===== Dataset records =====

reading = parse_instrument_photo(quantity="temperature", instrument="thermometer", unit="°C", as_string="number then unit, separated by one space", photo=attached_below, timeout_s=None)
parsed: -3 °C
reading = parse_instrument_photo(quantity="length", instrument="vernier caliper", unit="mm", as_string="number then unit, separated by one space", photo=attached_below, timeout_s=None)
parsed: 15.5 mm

=====
===== Dataset records =====

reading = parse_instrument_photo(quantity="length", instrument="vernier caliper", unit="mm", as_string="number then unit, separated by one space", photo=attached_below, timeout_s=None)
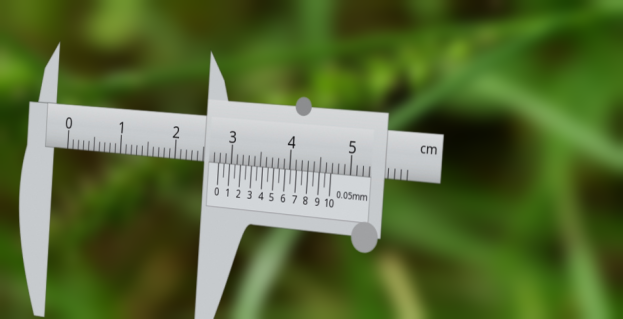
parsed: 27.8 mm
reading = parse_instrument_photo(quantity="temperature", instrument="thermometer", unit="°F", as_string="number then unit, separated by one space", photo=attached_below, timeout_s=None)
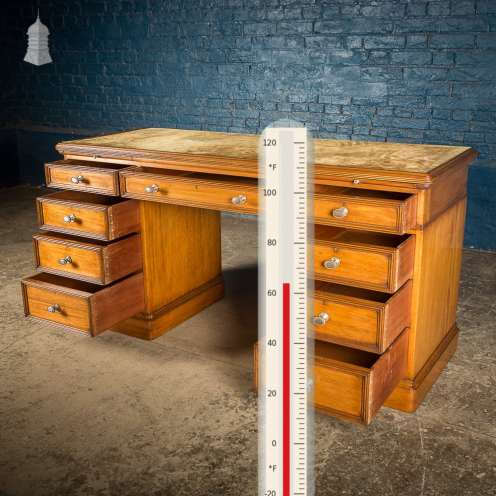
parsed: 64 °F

=====

• About this exercise
How many lines in the records above contain the string "space", with case counting? Reply with the number alone.

• Response to this exercise
4